Trying to understand, or at least somewhat come to terms with, the idea that he made it out of Iraq alive while “that incredibly loving, beautiful person just next to me did not,” Jensen said, forced him to look closer at his own existence.

In other words, he poses: “Why me? Why did I survive, and not him?”

Channeling these emotions to examine his life’s purpose, Jensen acknowledges how this experience challenges him to work toward his best self.

For Jensen, this means also being able to help others, as he believes strongly, “You cannot help another soul before you help yourself.”

Jensen knows he is in a unique position to inspire or motivate others; if nothing else, he said, because people may look to him “as someone who probably has it off a lot worse,” yet still lives to the fullest extent, and on most days, is genuinely happy.

As with many of the disabled veterans at the winter sports clinic, Jensen is being humble.

Watching him rely on the sheer strength of his shoulders and forearms — again, much of which he lost after the accident and complications in the operating room — to successfully power his body to the top of a climbing wall within a matter of seconds was something that onlookers will likely not soon, if ever, forget.

Perhaps equally as powerful at the bottom of the wall was the army of support encouraging Jensen, including clinic volunteers and instructors, fellow disabled veterans and his 11-year-old son, James.

Jensen, his wife of 14 years, Bethany, and James are a climbing family.

They live in a home in the northern area of Utah and climb together every day after school.

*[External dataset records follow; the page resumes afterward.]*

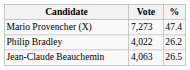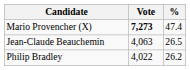Mario Provencher (X) | Vote: normal -> bold
rows swapped: Jean-Claude Beauchemin <-> Philip Bradley
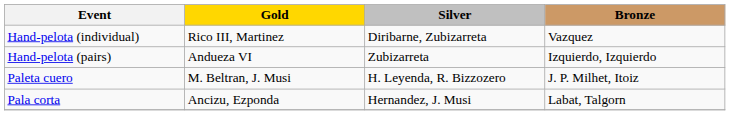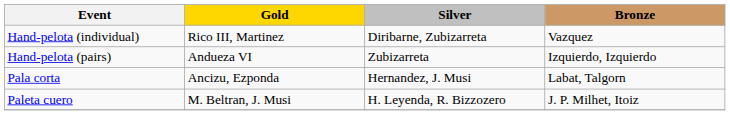rows swapped: Paleta cuero <-> Pala corta
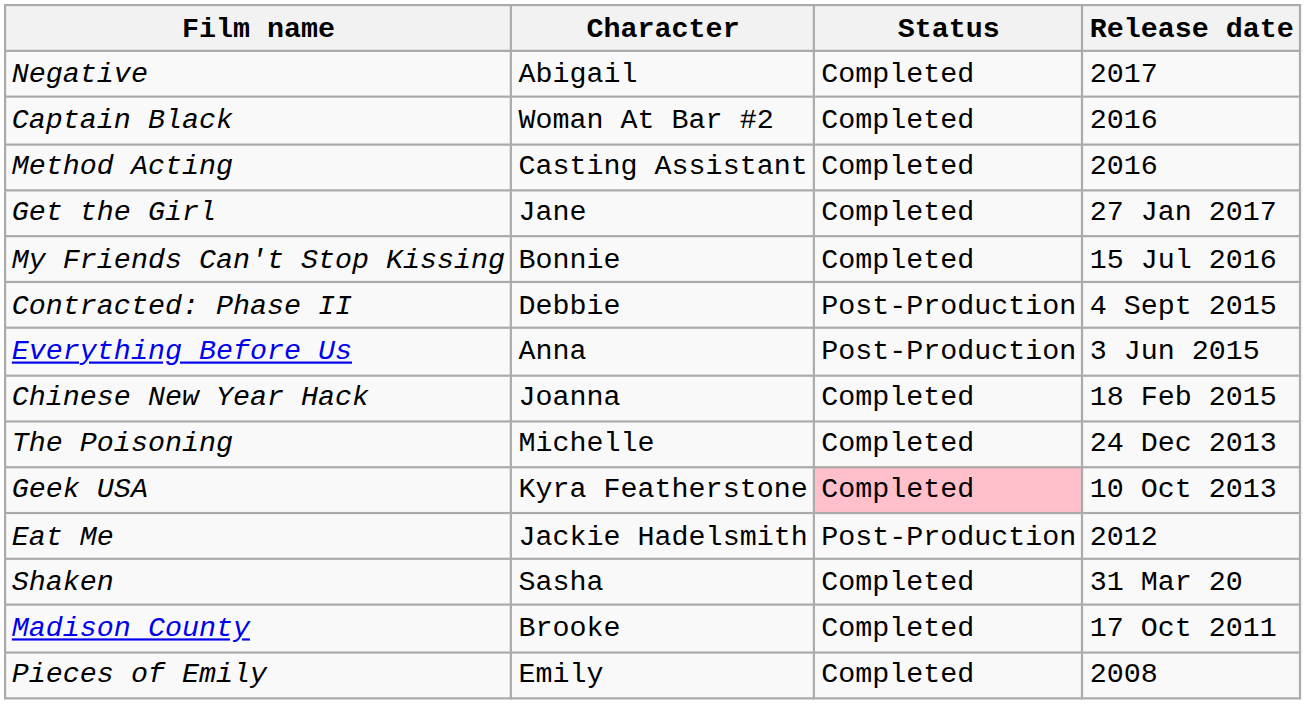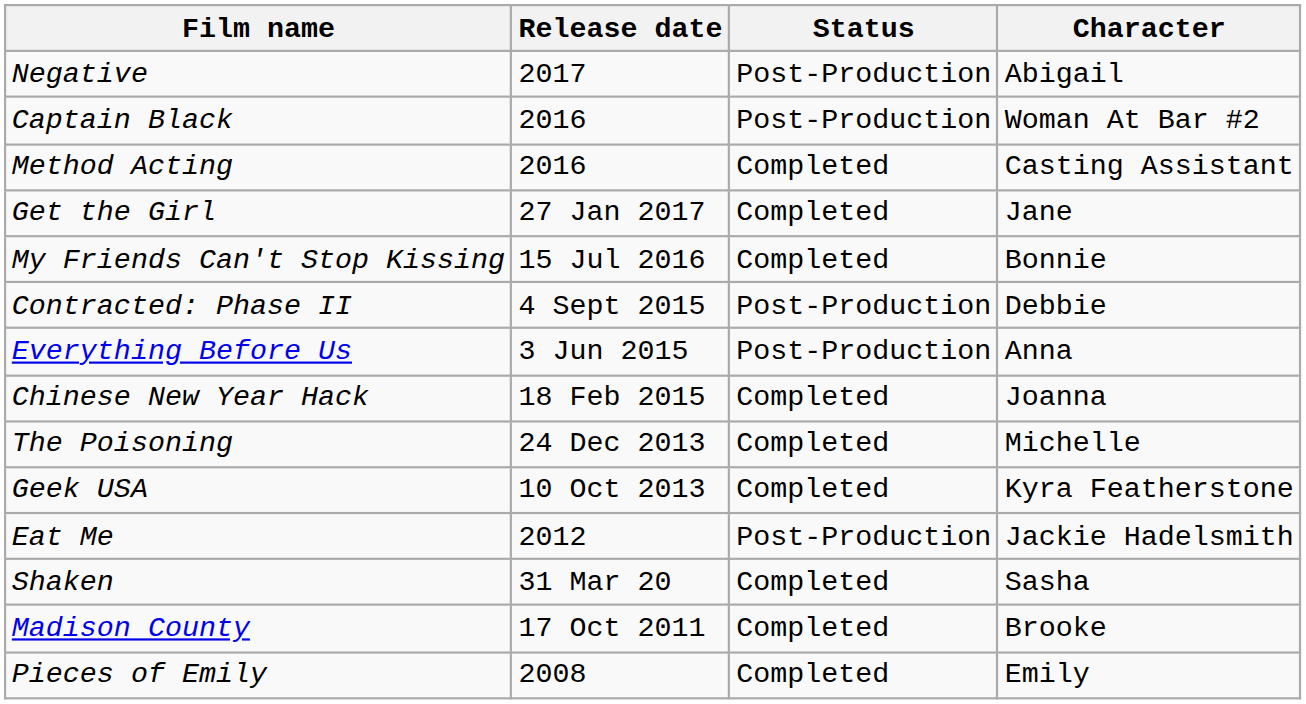columns swapped: Character <-> Release date
Negative | Status: Completed -> Post-Production
Captain Black | Status: Completed -> Post-Production
Geek USA | Status: pink background -> no background
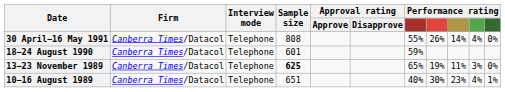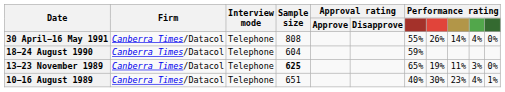18−24 August 1990 | Sample size: 601 -> 604
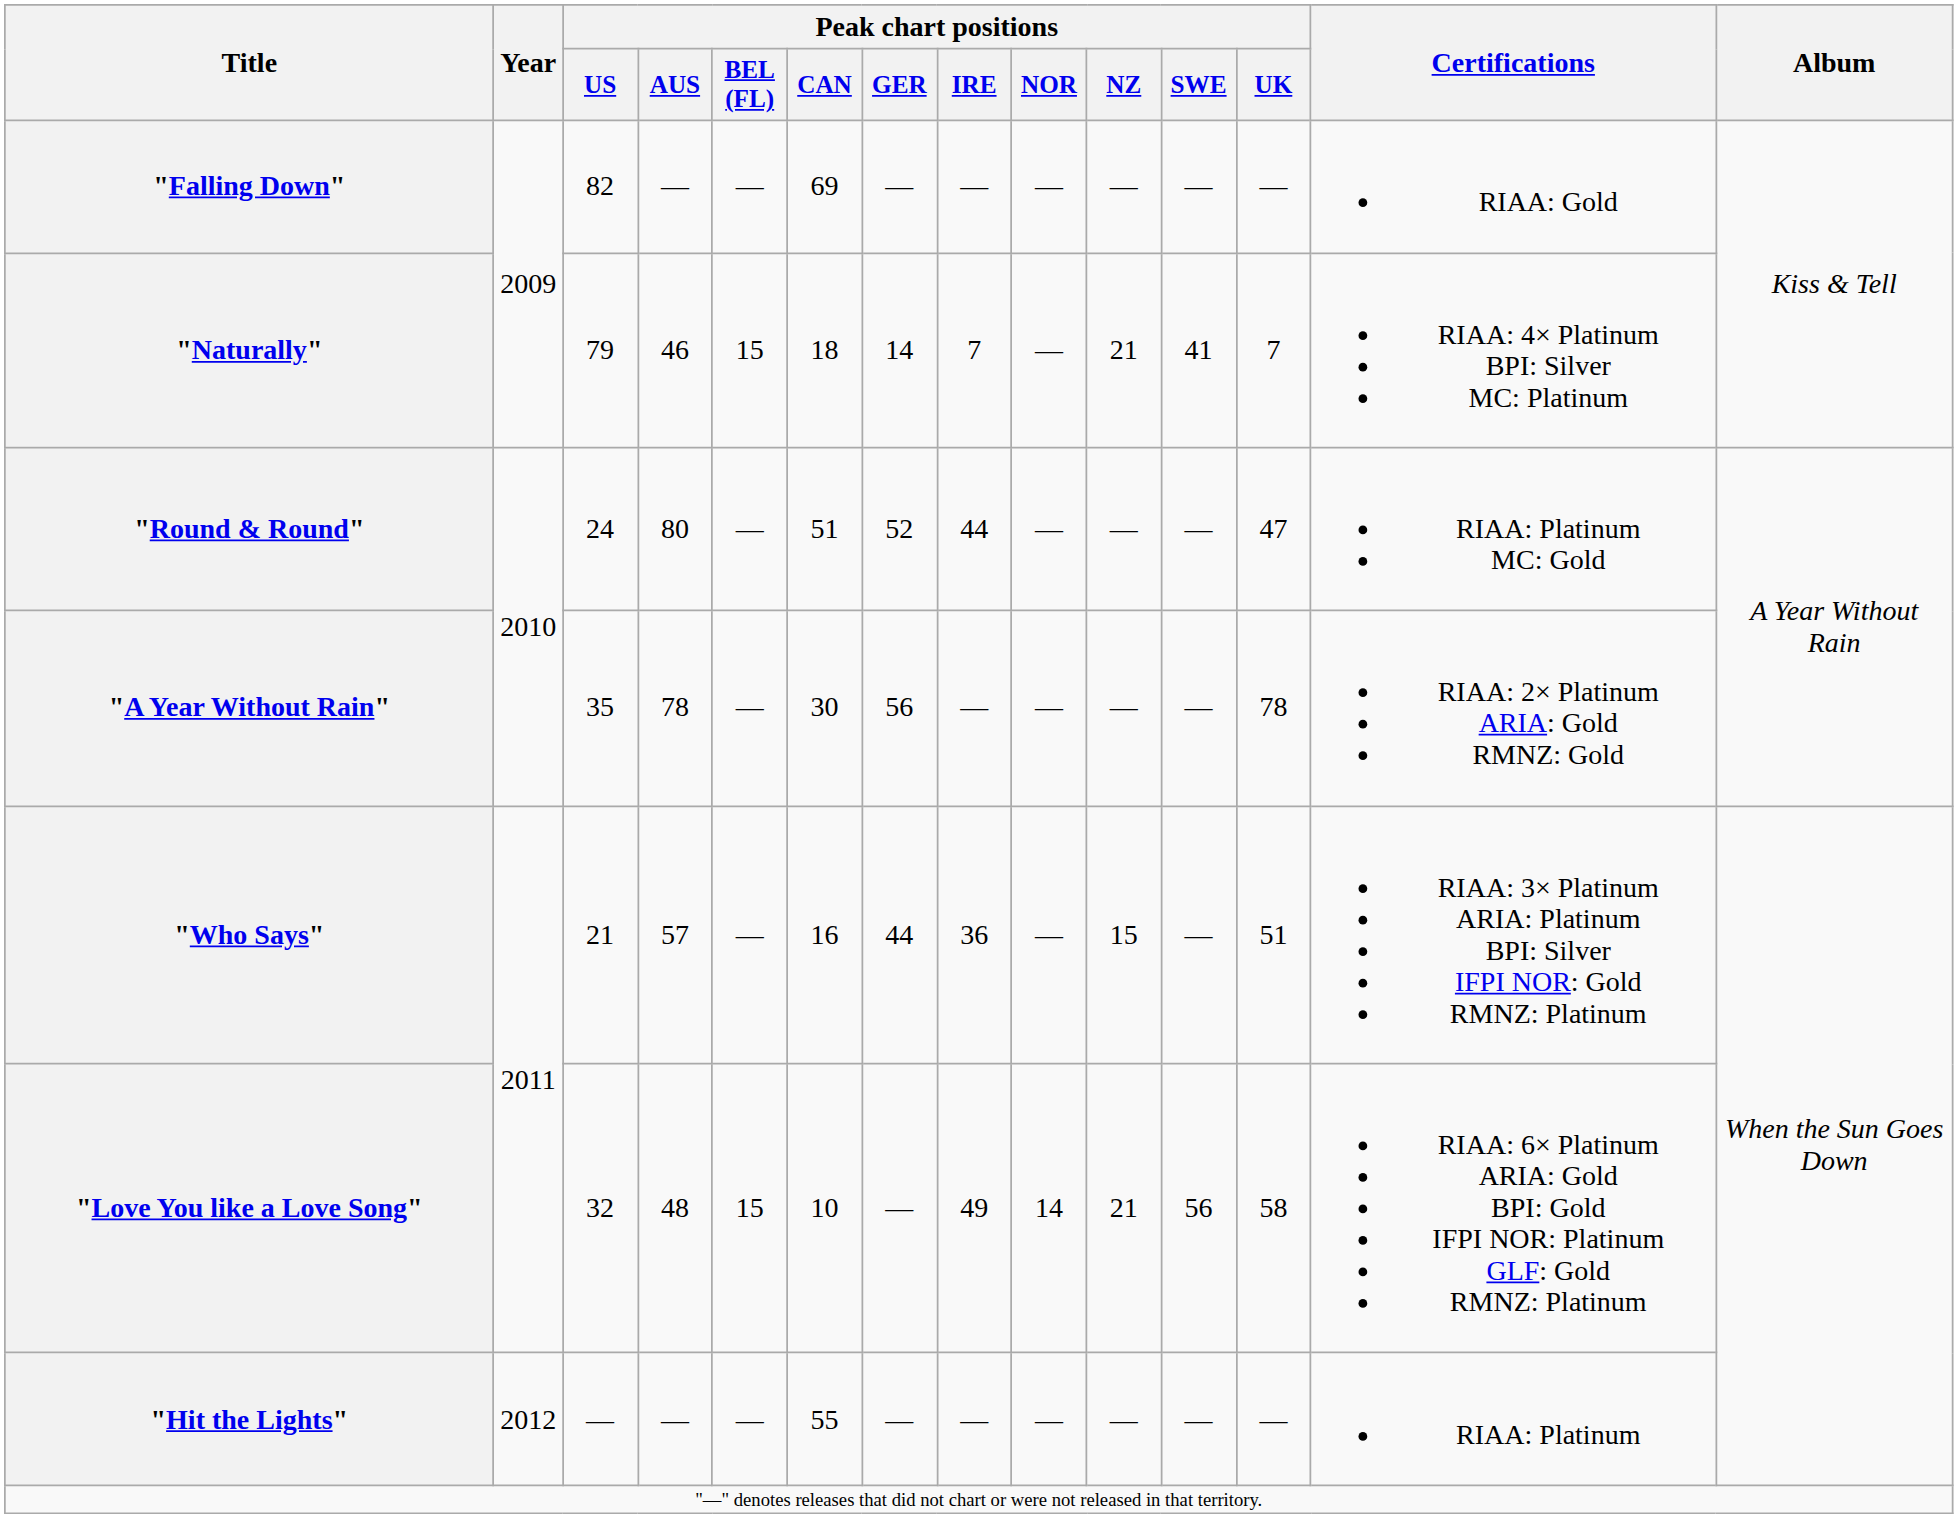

As James inches his way up the top half of the wall outside the Westin Snowmass — refusing to succumb as the terrain becomes increasingly difficult with each hold — it is little wonder where the 11-year-old learned such tenacity.

“I don’t let him quit,” Jensen said, with a smirk.

For Jensen, climbing “shows me that I am the only thing in my way.”

“If I can get out of my own way, I think that’s what’s going on,” Jensen said. “We’re the only ones holding ourselves back. Nobody here is telling us we can’t — in fact, (the instructors are) the ones encouraging us to try everything.”

The winter sports clinic, hosted by the U.S. Department of Veterans Affairs and Disabled American Veterans, is the largest rehabilitative program of its type in the world. Snowmass Village has been home to the seven-day clinic for 18 years in a row.

More than 400 disabled veterans are participating in the 2019 event, choosing from adaptive sports and activities such as kayaking, curling, fly-fishing, bowling, scuba diving, hockey, rock climbing, snowshoeing, sledding and, of course, skiing and snowboarding.

The clinic sees hundreds of returning veterans, who say the weeklong event is the highlight of their year, as well as its share of new-timers — including Samuel Johnson, who said he “is already hooked.”

“I am beyond, beyond words. I am totally blown away by all of this,” Johnson, also an ex-Army combat medic, said. “I love it. I’m hooked on skiing.”

Johnson struggled with drugs, alcohol, legal and credit problems from the time he left the Army in the late 1980s until recently — upon learning about the various programs in place to support veterans.

“The sports saved my life,” said Johnson, who suffered a major spinal cord injury. “I have another reason for living, besides (my wife).”

Johnson met his now-wife after turning his life around, with the help of veteran support organizations and adaptive supports, last July.

“She jumped in with both feet. She is more than my wife. She is my lifeline,” Johnson said. “She’s seen me at my worst and she was still there after. I’m the luckiest man in the world to have found her and made her my wife.”

Along with adaptive skiing, trying new sports and being a good husband, Johnson said he vows to seek and reach out to other disabled veterans to let them know about the “life-changing” opportunities that are available to them.

Basking in the sun posted up in his wheelchair at the bottom of the climbing wall, Johnson also doubled as cheerleader to his new friends, Jensen and James.